**SOURCE MATERIAL**
▼

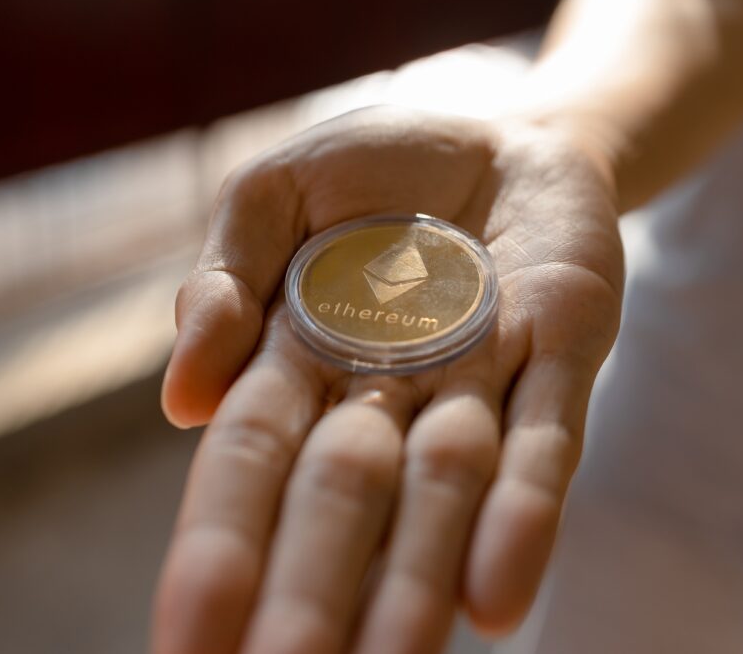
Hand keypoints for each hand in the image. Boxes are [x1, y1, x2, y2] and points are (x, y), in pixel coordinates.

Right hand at [153, 106, 622, 653]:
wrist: (501, 138)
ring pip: (444, 492)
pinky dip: (523, 511)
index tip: (189, 641)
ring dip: (415, 582)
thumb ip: (223, 276)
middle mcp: (384, 391)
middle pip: (343, 501)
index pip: (251, 464)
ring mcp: (476, 378)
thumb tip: (183, 398)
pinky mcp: (560, 353)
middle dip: (312, 589)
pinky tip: (498, 597)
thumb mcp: (273, 193)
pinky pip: (543, 441)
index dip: (220, 547)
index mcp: (299, 358)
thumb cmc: (374, 171)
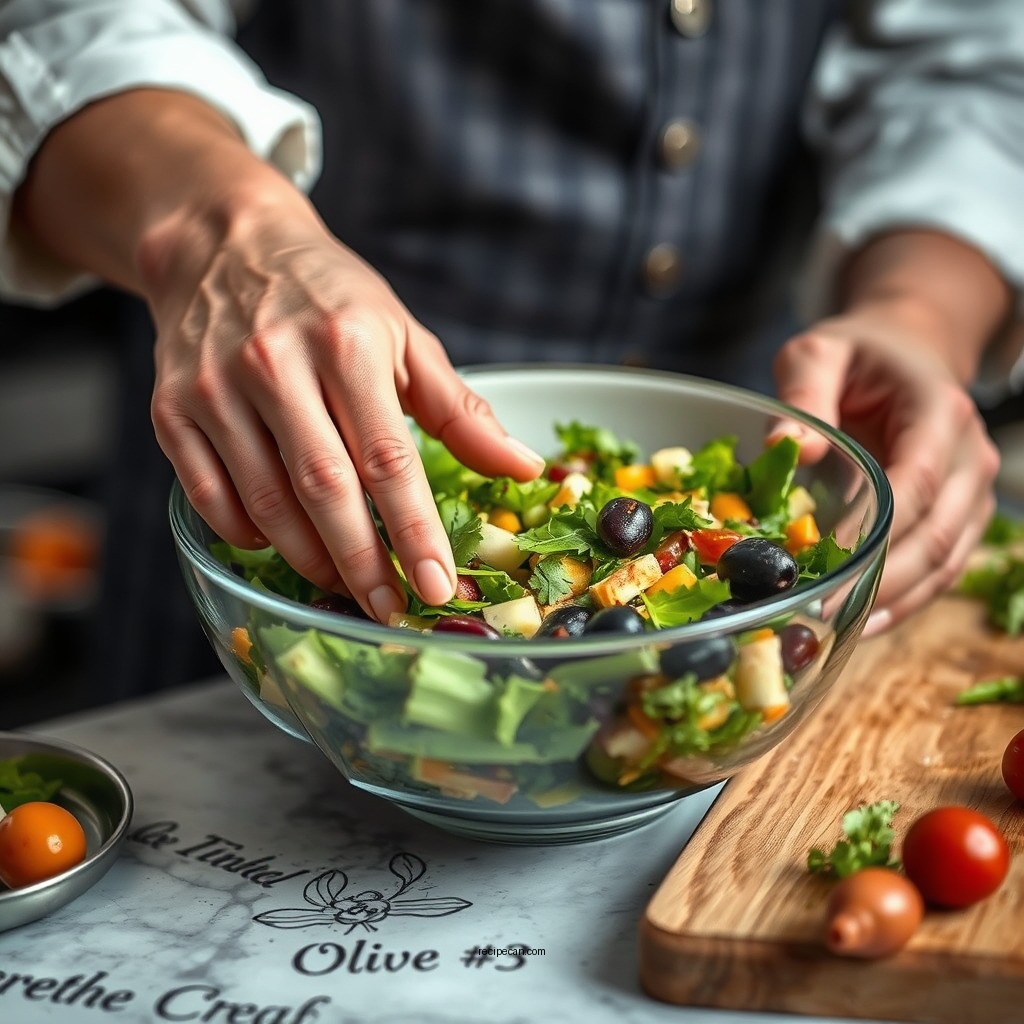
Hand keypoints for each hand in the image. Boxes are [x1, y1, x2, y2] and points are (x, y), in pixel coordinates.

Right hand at [142, 190, 545, 620]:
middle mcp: (276, 366)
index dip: (415, 530)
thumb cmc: (328, 297)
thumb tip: (521, 468)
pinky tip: (284, 545)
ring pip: (266, 502)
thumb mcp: (403, 336)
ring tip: (349, 585)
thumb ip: (459, 409)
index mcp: (347, 346)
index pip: (389, 459)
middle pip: (325, 490)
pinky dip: (250, 536)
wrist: (223, 247)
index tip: (439, 585)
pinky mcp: (171, 411)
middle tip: (393, 609)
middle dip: (364, 563)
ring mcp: (215, 390)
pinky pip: (210, 497)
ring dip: (311, 559)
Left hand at [769, 301, 999, 635]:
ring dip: (899, 599)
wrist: (907, 349)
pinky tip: (865, 617)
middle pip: (938, 533)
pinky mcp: (960, 512)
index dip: (879, 531)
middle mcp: (969, 454)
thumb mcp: (818, 352)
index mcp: (937, 412)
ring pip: (947, 559)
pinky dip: (909, 596)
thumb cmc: (857, 354)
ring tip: (843, 627)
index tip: (832, 565)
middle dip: (885, 580)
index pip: (918, 482)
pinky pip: (944, 564)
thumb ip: (803, 392)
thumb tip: (786, 447)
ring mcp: (972, 488)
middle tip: (826, 611)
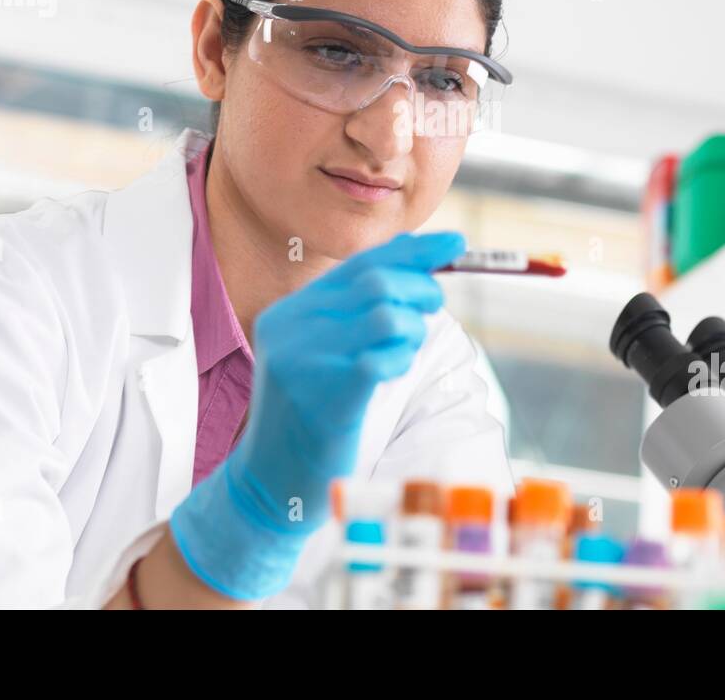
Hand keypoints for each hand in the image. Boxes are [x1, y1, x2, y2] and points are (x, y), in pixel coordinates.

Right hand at [168, 229, 466, 599]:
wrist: (268, 482)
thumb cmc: (309, 414)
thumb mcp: (320, 352)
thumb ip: (356, 313)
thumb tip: (420, 273)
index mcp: (290, 311)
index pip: (360, 264)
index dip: (413, 251)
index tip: (456, 243)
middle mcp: (291, 327)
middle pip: (376, 282)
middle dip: (420, 290)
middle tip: (433, 310)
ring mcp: (304, 360)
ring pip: (384, 316)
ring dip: (412, 330)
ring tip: (405, 351)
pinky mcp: (325, 395)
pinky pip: (381, 359)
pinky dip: (400, 361)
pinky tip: (390, 372)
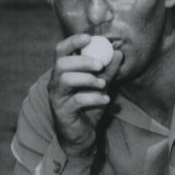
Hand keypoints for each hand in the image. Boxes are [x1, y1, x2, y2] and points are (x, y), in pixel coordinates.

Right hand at [48, 34, 122, 156]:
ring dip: (87, 79)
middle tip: (100, 65)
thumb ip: (108, 71)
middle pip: (61, 63)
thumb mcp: (101, 87)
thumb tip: (118, 52)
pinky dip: (93, 98)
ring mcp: (57, 97)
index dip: (73, 41)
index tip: (89, 38)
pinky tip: (105, 100)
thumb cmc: (89, 108)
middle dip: (82, 61)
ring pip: (65, 80)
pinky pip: (76, 100)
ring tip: (103, 85)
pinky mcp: (61, 112)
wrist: (83, 136)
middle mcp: (56, 82)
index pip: (61, 50)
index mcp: (63, 72)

▲

Exactly as they appear above, write out all the entries, but not the images.

Hand keypoints for each hand in the image. Boxes are [x1, y1, x2, y2] and points are (x, y), in pixel coordinates.

Right hand at [153, 106, 622, 653]:
wrist: (501, 138)
ring pip: (444, 492)
pinky dip: (523, 511)
index tip: (189, 641)
ring dip: (415, 582)
thumb ip: (223, 276)
middle mcp: (384, 391)
middle pip: (343, 501)
index pip: (251, 464)
ring mcp: (476, 378)
thumb tip: (183, 398)
pinky mcp: (560, 353)
middle dip: (312, 589)
pinky tip: (498, 597)
thumb mcp: (273, 193)
pinky pip: (543, 441)
index dip: (220, 547)
index mcp: (299, 358)
thumb cmc: (374, 171)
Hand keypoints for each hand in the image. Boxes are [x1, y1, x2, y2] and points are (x, y), in pixel coordinates.

Right hand at [142, 190, 545, 620]:
middle mcp: (276, 366)
index dip: (415, 530)
thumb cmc: (328, 297)
thumb tip: (521, 468)
pinky tip: (284, 545)
ring pip: (266, 502)
thumb mcp: (403, 336)
ring tip: (349, 585)
thumb ip: (459, 409)
index mcp: (347, 346)
index pip: (389, 459)
middle pip: (325, 490)
pinky dip: (250, 536)
wrist: (223, 247)
index tip: (439, 585)
pinky mcp: (171, 411)
middle tip: (393, 609)
middle dip: (364, 563)
ring mcp: (215, 390)
pinky pip: (210, 497)
ring dip: (311, 559)
Left hand at [769, 301, 999, 635]:
ring dip: (899, 599)
wrist: (907, 349)
pinky tip: (865, 617)
middle pip: (938, 533)
pinky mcp: (960, 512)
index dip: (879, 531)
middle mcp: (969, 454)
thumb mcp: (818, 352)
index mcp: (937, 412)
ring pip: (947, 559)
pinky dip: (909, 596)
thumb cmc: (857, 354)
ring tip: (843, 627)
index tip: (832, 565)
middle dip: (885, 580)
index pip: (918, 482)
pinky pip: (944, 564)
thumb ip: (803, 392)
thumb tip: (786, 447)
ring mcp: (972, 488)
middle tip: (826, 611)
Hand keypoints for each hand in the image. Boxes are [x1, y1, x2, y2] and points are (x, y), in pixel coordinates.

Right hand at [168, 229, 466, 599]:
wrist: (268, 482)
thumb cmc: (309, 414)
thumb mcp: (320, 352)
thumb ip: (356, 313)
thumb tip: (420, 273)
index mcp: (290, 311)
index pip: (360, 264)
index dip: (413, 251)
index tip: (456, 243)
middle mcp: (291, 327)
middle pip: (376, 282)
middle dip: (420, 290)
middle tip: (433, 310)
ring mcp: (304, 360)
ring pip: (384, 316)
ring dip: (412, 330)
ring tip: (405, 351)
pinky mcp: (325, 395)
pinky pip: (381, 359)
pinky dip: (400, 361)
pinky tip: (390, 372)
Hand keypoints for each hand in the image. Boxes are [x1, y1, x2, y2] and points are (x, y), in pixel coordinates.

Right hand at [48, 34, 122, 156]:
ring dip: (87, 79)
middle tip: (100, 65)
thumb ip: (108, 71)
middle pip: (61, 63)
thumb mcp: (101, 87)
thumb tip: (118, 52)
pinky dip: (93, 98)
ring mcp: (57, 97)
index dip: (73, 41)
index tip: (89, 38)
pinky tip: (105, 100)
thumb cmc: (89, 108)
middle dip: (82, 61)
ring pip: (65, 80)
pinky pip: (76, 100)
ring tip: (103, 85)
pinky mcp: (61, 112)
wrist: (83, 136)
middle mcp: (56, 82)
index pip: (61, 50)
index mcp: (63, 72)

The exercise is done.